Wednesday, March 17, 2010

Catlins (NZ part 20)

(NZ part one here)

The countryside to the east of Invercargil, one of the larger cities in the south, provides easy riding. We've gotten a good start this morning, despite a long day yesterday, and we keep a gentle pace as we zig zag on the country roads leading out of town and toward the coast. Having ridden a route through less populated areas recently, we are just a little overwhelmed by all the road options available again. We stop to look at our maps more often, and find that we now need to have a bit more specific a destination in mind in order to make route choices.

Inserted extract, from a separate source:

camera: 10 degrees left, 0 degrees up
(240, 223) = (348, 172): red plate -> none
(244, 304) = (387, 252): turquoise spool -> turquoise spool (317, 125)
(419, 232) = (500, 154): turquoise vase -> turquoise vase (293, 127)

The Catlins area runs roughly from Waipap Point to Nugget Point, and includes a number of Reserves and Parks. The scenery slowly changes over to reflect this as we near the coast. More trees line the roads and hillsides, and the overall feel shifts to green. At times we ride through actual forest, which we haven't done in quite some time. The open Southland roads have been beautiful, but it is nice to be in a more intimate landscape once again. Sheep farms create a mosaic on the rolling countryside as we slip out of the rain shadow of the Southern Alps and bump up against the Pacific. As we crest a low pass, I get a flat, and we stop to work on the bike. The flat doesn't seem to bother me much as it provides an opportunity to stop for a moment, and enjoy the bucolic scenery and the sunny day. We can see our route flowing ahead of us, down into a valley, probably across a river, and then back to the water line.

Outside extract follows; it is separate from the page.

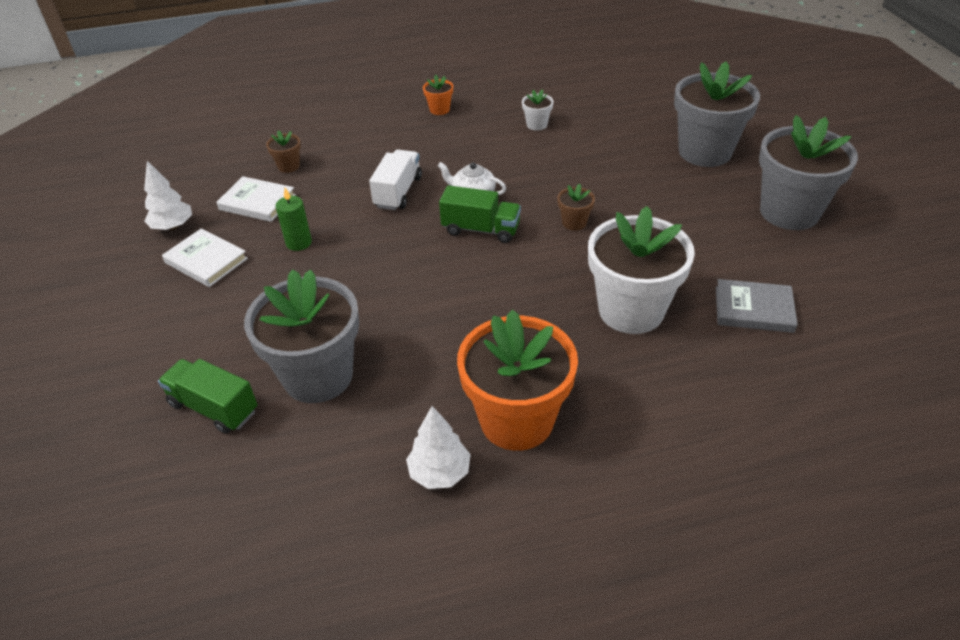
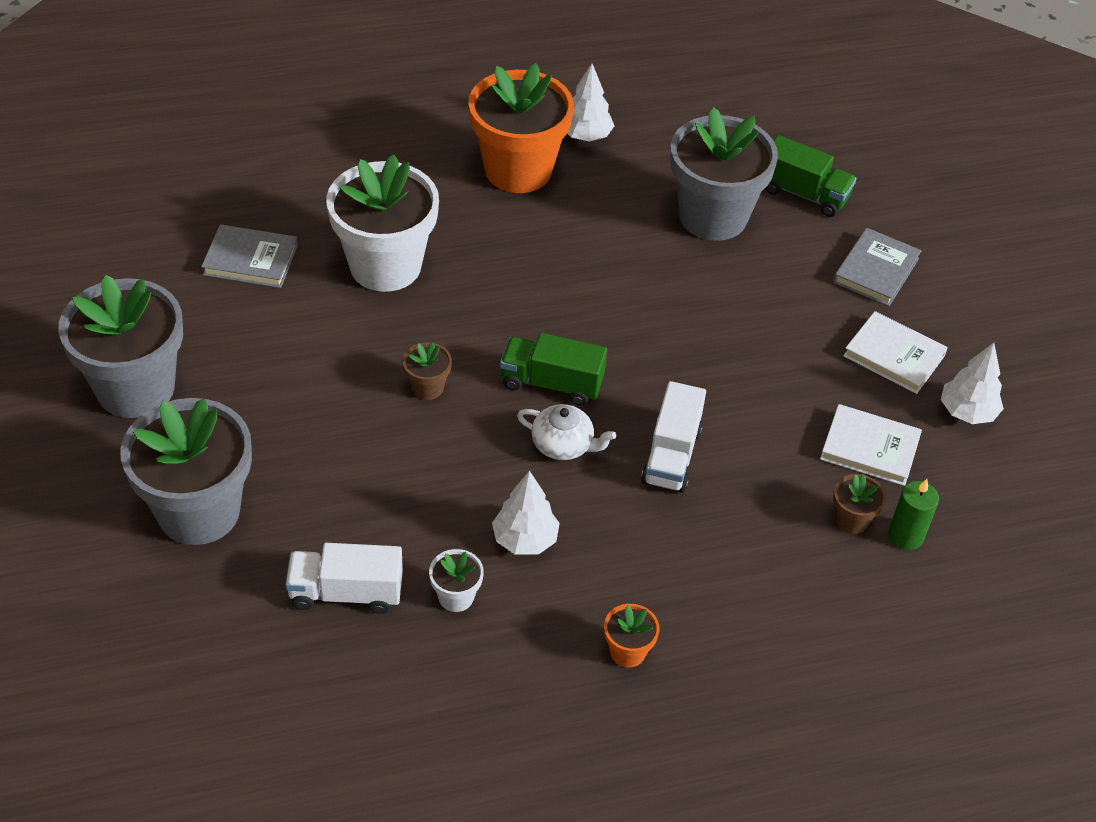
camera: 175 degrees right, 5 degrees up
(182, 329) = (875, 270): none -> grey book
(299, 243) = (786, 376): green candle -> green candle (905, 536)
(498, 149) = (525, 540): none -> white tree
(600, 123) = (346, 593): none -> white truck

We ride like this, along the ocean, then into the interior and over the gentle hills, through some forest, then back to the coast, over and over throughout the day, and the rhythm of it becomes very soothing. Our travels are not rushed at this point, as we have settled in to ourselves and living on the bikes.

We camp near the water, I believe near Haldane, Curio, or Porpoise bay. We hoped to see the petrified forest in the area, but timing of the tides does not work in our favor. (My notes are scarce for this part of the trip, but I'm determined to revisit this area and refresh my memory.) Eventually, we reach Nugget Point, an interesting geologic feature we have been pointed toward for several days. We spend hours walking around on the paths, watching the seals lounge below as the bladderkelp forest sways in the surf. This is the only known place on the South Island where fur seals, Hooker's sea lions, and elephant seals coexist, and the bird life is quite varied as well.

 From Nugget Point we continue north on country roads. Just at the edge of the Catlins we spend a rainy, blustery evening in the comfort of a hostel. The wind howls all evening and I sleep fitfully. Tomorrow our destination will be Dunedin, and the hospitality of a friend from the States.